GPs involved in the pilot will have taken part in regular annual appraisals and be in a position to assess their readiness to collect the range of evidence detailed in the RCGP's Guide to Revalidation. The pilot will explore the difficulties and assess the feasibility of evidence gathering for these GPs. It will also recommend the best revalidation portfolio for locum GPs and GPs in small and remote practices.
The RCGP has recently published the first version of its guide to the credit based system for continuing professional development. The main principle behind the system is to allow GPs to record their CPD based both on the time spent on the activity and the impact it has on patient care. Under the system, each recorded hour spent on a CPD activity counts as a credit, while additional credits can be earned by demonstrating the impact of the learning. The guide can be found on the RCGP website. The GPC is looking into the proposals in the guide, and will be feeding back to the RCGP on this in due course.
NHS Choices
Laurence Buckman met with officials from NHS Choices recently and they provided him with an update on progress with the website since patients have been able to post comments and rate practices.

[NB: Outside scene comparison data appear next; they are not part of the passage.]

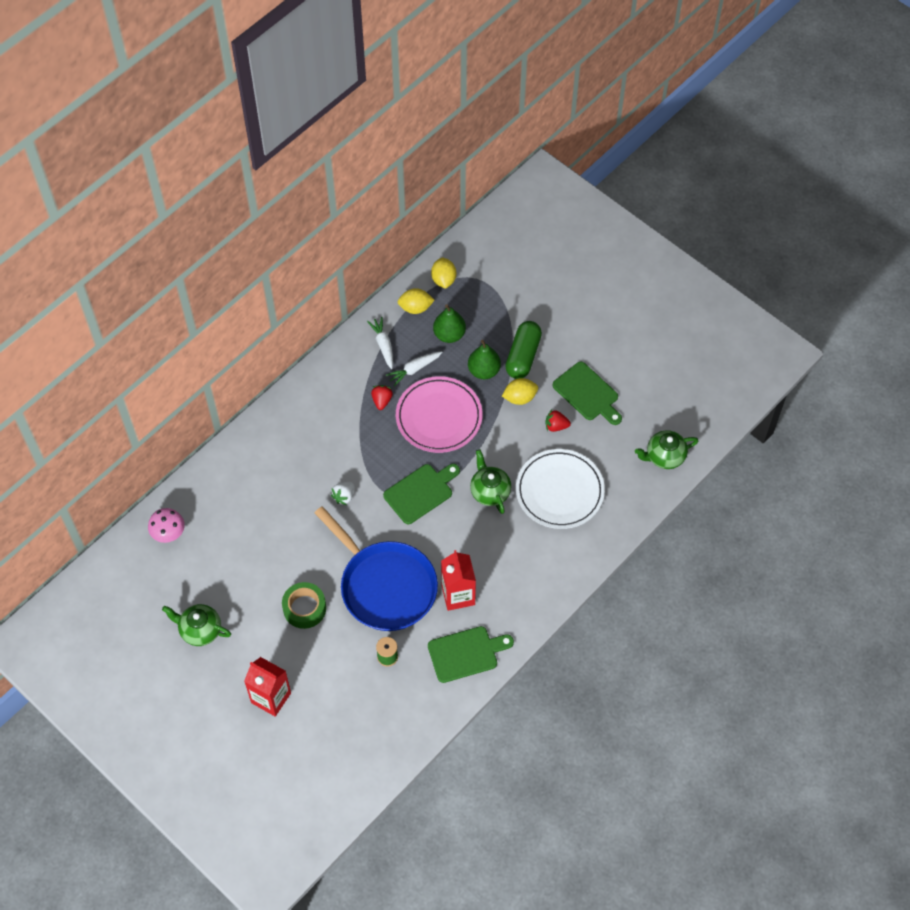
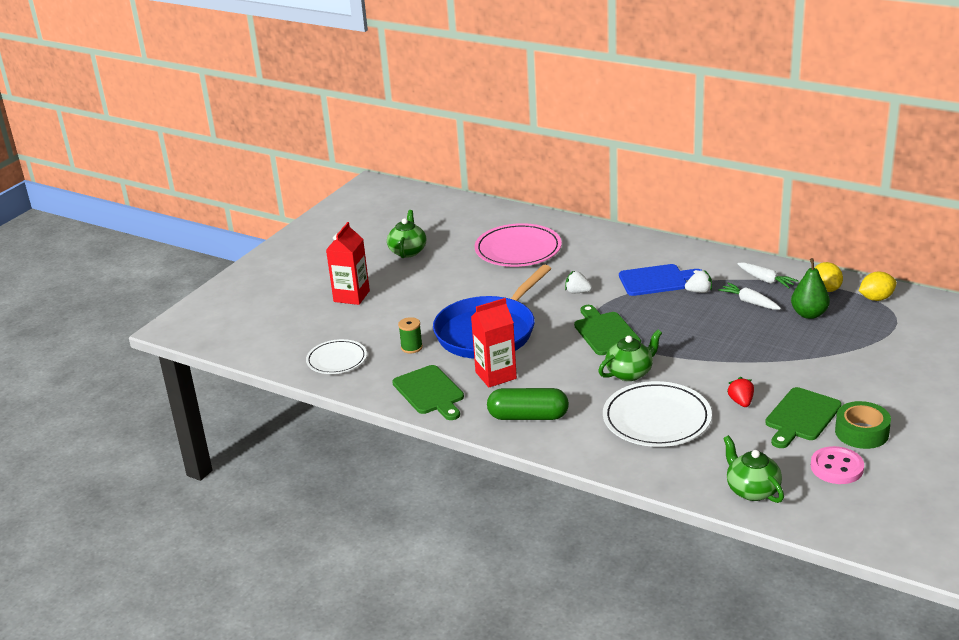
camera: 80 degrees right, 30 degrees down
pink mushroom [148,508,185,543] -> none
green tape [282,582,326,629] -> green tape moved to [835,401,891,449]
white carrot [367,317,393,369] -> white carrot turned 75 degrees clockwise [737,262,799,288]
red strawberry [371,385,393,410] -> white strawberry [685,270,712,293]
green cutting board [383,464,460,524] -> green cutting board turned 150 degrees counterclockwise [574,305,641,355]
pink plate [396,376,483,453] -> pink plate moved to [475,223,562,267]
green pear [468,340,501,379] -> none
yellow lemon [502,378,538,405] -> none
green capsule [505,321,542,379] -> green capsule moved to [487,388,569,420]
none -> white plate [306,339,367,374]
none -> blue cutting board [619,264,703,296]
none -> pink button [811,446,864,484]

As of 13 November there were:
- 3060 live comments
- 560 rejected comments
- 77 'alerts' requesting comments be removed
- 131 practice replies
Only a small number of practices in receipt of comments have taken the time to respond to comments so far. Those practices with comments are advised to read and consider responding; NHS Choices automatically notifies practices when comments have been posted. It is important to remember that the website is a public one and any comments which are, for example, factually incorrect will leave a false impression if there is no response from the practice concerned.
Please note also our previous advice that practices regularly check their profiles regarding the accuracy of information about opening hours, staff details and services available to patients.
Practices that do not currently edit their own data on NHS Choices can do so by obtaining a login/password from the dedicated GP help desk on 0845 402 3089.
Locum GP pension contributions
In order for locum GPs' pension contributions to count towards the NHS pension, they should be paid within 10 weeks of the corresponding work being completed. It has been brought to our attention that some practices may not have been paying locum GPs within this 10 week period for work carried out in their practice, leading to locum GPs missing the contribution deadline.
On looking into how this would affect locum GPs’ pension contributions, although some PCOs are more strict on this than others, a PCO certainly can decide not to pension contributions sent outside of the 10 week limit. Although it is our view that locum GPs would not be forced to opt out of the NHS pension scheme as a whole in this circumstance, they would lose out on pension benefits for that specific piece of work.
It is therefore important that practices pay locum GPs within this timeframe, and preferably much earlier than this.